What you are asked to do: Copy from the first line below down to and including the line with "- application: 웹의". Skip the pictures.

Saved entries
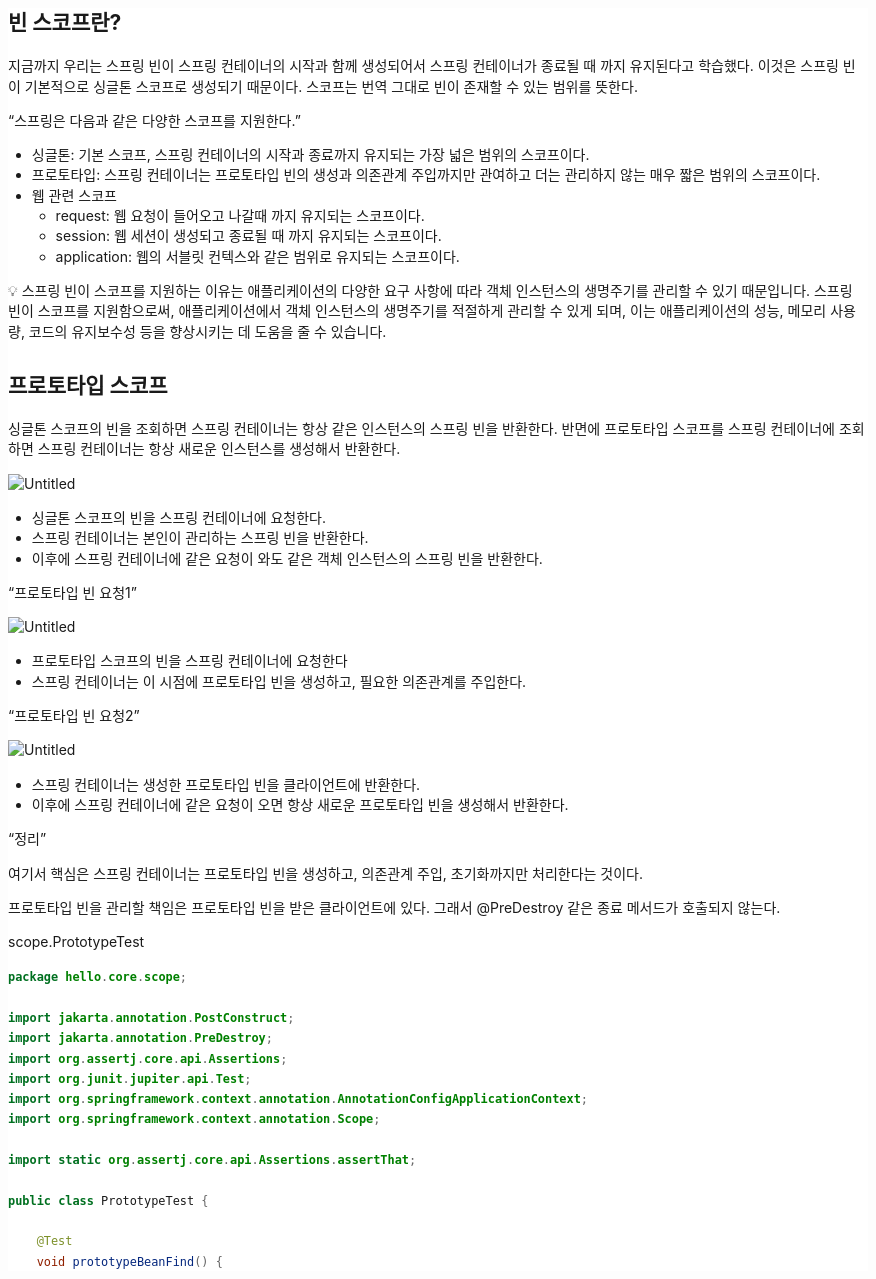 ## 빈 스코프란?

지금까지 우리는 스프링 빈이 스프링 컨테이너의 시작과 함께 생성되어서 스프링 컨테이너가 종료될 때 까지 유지된다고 학습했다. 이것은 스프링 빈이 기본적으로 싱글톤 스코프로 생성되기 때문이다. 스코프는 번역 그대로 빈이 존재할 수 있는 범위를 뜻한다.

“스프링은 다음과 같은 다양한 스코프를 지원한다.”

- 싱글톤: 기본 스코프, 스프링 컨테이너의 시작과 종료까지 유지되는 가장 넓은 범위의 스코프이다.
- 프로토타입: 스프링 컨테이너는 프로토타입 빈의 생성과 의존관계 주입까지만 관여하고 더는 관리하지 않는 매우 짧은 범위의 스코프이다.
- 웹 관련 스코프
    - request: 웹 요청이 들어오고 나갈때 까지 유지되는 스코프이다.
    - session: 웹 세션이 생성되고 종료될 때 까지 유지되는 스코프이다.
    - application: 웹의 서블릿 컨텍스와 같은 범위로 유지되는 스코프이다.

<aside>
💡 스프링 빈이 스코프를 지원하는 이유는 애플리케이션의 다양한 요구 사항에 따라 객체 인스턴스의 생명주기를 관리할 수 있기 때문입니다. 스프링 빈이 스코프를 지원함으로써, 애플리케이션에서 객체 인스턴스의 생명주기를 적절하게 관리할 수 있게 되며, 이는 애플리케이션의 성능, 메모리 사용량, 코드의 유지보수성 등을 향상시키는 데 도움을 줄 수 있습니다.

</aside>

## 프로토타입 스코프

싱글톤 스코프의 빈을 조회하면 스프링 컨테이너는 항상 같은 인스턴스의 스프링 빈을 반환한다. 반면에 프로토타입 스코프를 스프링 컨테이너에 조회하면 스프링 컨테이너는 항상 새로운 인스턴스를 생성해서 반환한다.

![Untitled](https://s3-us-west-2.amazonaws.com/secure.notion-static.com/8a1fe369-567f-4c48-b5b9-9158721009b3/Untitled.png)

- 싱글톤 스코프의 빈을 스프링 컨테이너에 요청한다.
- 스프링 컨테이너는 본인이 관리하는 스프링 빈을 반환한다.
- 이후에 스프링 컨테이너에 같은 요청이 와도 같은 객체 인스턴스의 스프링 빈을 반환한다.

“프로토타입 빈 요청1”

![Untitled](https://s3-us-west-2.amazonaws.com/secure.notion-static.com/804fcada-a1ee-4774-a13a-9357f740c260/Untitled.png)

- 프로토타입 스코프의 빈을 스프링 컨테이너에 요청한다
- 스프링 컨테이너는 이 시점에 프로토타입 빈을 생성하고, 필요한 의존관계를 주입한다.

“프로토타입 빈 요청2”

![Untitled](https://s3-us-west-2.amazonaws.com/secure.notion-static.com/f8e1f834-983d-4875-aa1f-f777cc98bff2/Untitled.png)

- 스프링 컨테이너는 생성한 프로토타입 빈을 클라이언트에 반환한다.
- 이후에 스프링 컨테이너에 같은 요청이 오면 항상 새로운 프로토타입 빈을 생성해서 반환한다.

“정리”

여기서 핵심은 스프링 컨테이너는 프로토타입 빈을 생성하고, 의존관계 주입, 초기화까지만 처리한다는 것이다.

프로토타입 빈을 관리할 책임은 프로토타입 빈을 받은 클라이언트에 있다. 그래서 @PreDestroy 같은 종료 메서드가 호출되지 않는다.

scope.PrototypeTest

```java
package hello.core.scope;

import jakarta.annotation.PostConstruct;
import jakarta.annotation.PreDestroy;
import org.assertj.core.api.Assertions;
import org.junit.jupiter.api.Test;
import org.springframework.context.annotation.AnnotationConfigApplicationContext;
import org.springframework.context.annotation.Scope;

import static org.assertj.core.api.Assertions.assertThat;

public class PrototypeTest {

    @Test
    void prototypeBeanFind() {
```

Response to this exercise:
 ## 빈 스코프란?

지금까지 우리는 스프링 빈이 스프링 컨테이너의 시작과 함께 생성되어서 스프링 컨테이너가 종료될 때 까지 유지된다고 학습했다. 이것은 스프링 빈이 기본적으로 싱글톤 스코프로 생성되기 때문이다. 스코프는 번역 그대로 빈이 존재할 수 있는 범위를 뜻한다.

“스프링은 다음과 같은 다양한 스코프를 지원한다.”

- 싱글톤: 기본 스코프, 스프링 컨테이너의 시작과 종료까지 유지되는 가장 넓은 범위의 스코프이다.
- 프로토타입: 스프링 컨테이너는 프로토타입 빈의 생성과 의존관계 주입까지만 관여하고 더는 관리하지 않는 매우 짧은 범위의 스코프이다.
- 웹 관련 스코프
    - request: 웹 요청이 들어오고 나갈때 까지 유지되는 스코프이다.
    - session: 웹 세션이 생성되고 종료될 때 까지 유지되는 스코프이다.
    - application: 웹의 서블릿 컨텍스와 같은 범위로 유지되는 스코프이다.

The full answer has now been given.